- BRIEF:
Your answer must consist of exactly the lines below, starting with the line with "Table 5. The" and going on through the line with "Figure 2. Process", and nothing else.

- RECORDS:
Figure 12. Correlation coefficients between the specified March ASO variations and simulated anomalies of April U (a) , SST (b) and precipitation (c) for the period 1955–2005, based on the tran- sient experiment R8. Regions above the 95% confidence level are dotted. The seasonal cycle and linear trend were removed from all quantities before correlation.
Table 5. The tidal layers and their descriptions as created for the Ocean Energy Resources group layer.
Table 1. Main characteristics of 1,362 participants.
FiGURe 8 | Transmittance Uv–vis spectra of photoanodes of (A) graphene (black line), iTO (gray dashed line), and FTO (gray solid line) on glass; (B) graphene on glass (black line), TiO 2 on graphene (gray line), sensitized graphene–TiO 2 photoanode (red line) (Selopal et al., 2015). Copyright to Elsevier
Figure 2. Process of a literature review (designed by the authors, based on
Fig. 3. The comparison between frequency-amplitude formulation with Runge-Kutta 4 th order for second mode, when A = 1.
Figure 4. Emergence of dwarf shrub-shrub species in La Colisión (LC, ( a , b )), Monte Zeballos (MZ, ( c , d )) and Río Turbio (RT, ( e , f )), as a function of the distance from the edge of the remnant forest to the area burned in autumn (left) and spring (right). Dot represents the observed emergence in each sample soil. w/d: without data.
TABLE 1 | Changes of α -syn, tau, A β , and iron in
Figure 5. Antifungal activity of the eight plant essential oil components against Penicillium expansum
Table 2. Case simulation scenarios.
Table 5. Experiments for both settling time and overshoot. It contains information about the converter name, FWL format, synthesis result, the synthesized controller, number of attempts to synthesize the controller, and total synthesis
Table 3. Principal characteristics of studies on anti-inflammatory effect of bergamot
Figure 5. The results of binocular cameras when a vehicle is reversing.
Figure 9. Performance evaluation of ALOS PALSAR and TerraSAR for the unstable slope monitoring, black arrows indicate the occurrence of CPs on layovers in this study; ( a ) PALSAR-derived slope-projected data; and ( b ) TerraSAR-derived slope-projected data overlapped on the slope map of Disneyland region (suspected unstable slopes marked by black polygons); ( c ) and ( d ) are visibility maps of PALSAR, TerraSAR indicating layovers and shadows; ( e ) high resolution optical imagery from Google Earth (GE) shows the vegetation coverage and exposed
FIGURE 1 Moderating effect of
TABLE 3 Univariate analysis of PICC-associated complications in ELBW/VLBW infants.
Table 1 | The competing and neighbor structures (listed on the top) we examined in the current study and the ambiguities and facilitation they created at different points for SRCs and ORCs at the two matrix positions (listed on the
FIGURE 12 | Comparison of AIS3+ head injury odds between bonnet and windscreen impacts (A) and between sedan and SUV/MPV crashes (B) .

- TASK ANSWER:
Table 5. The tidal layers and their descriptions as created for the Ocean Energy Resources group layer.
Table 1. Main characteristics of 1,362 participants.
FiGURe 8 | Transmittance Uv–vis spectra of photoanodes of (A) graphene (black line), iTO (gray dashed line), and FTO (gray solid line) on glass; (B) graphene on glass (black line), TiO 2 on graphene (gray line), sensitized graphene–TiO 2 photoanode (red line) (Selopal et al., 2015). Copyright to Elsevier
Figure 2. Process of a literature review (designed by the authors, based on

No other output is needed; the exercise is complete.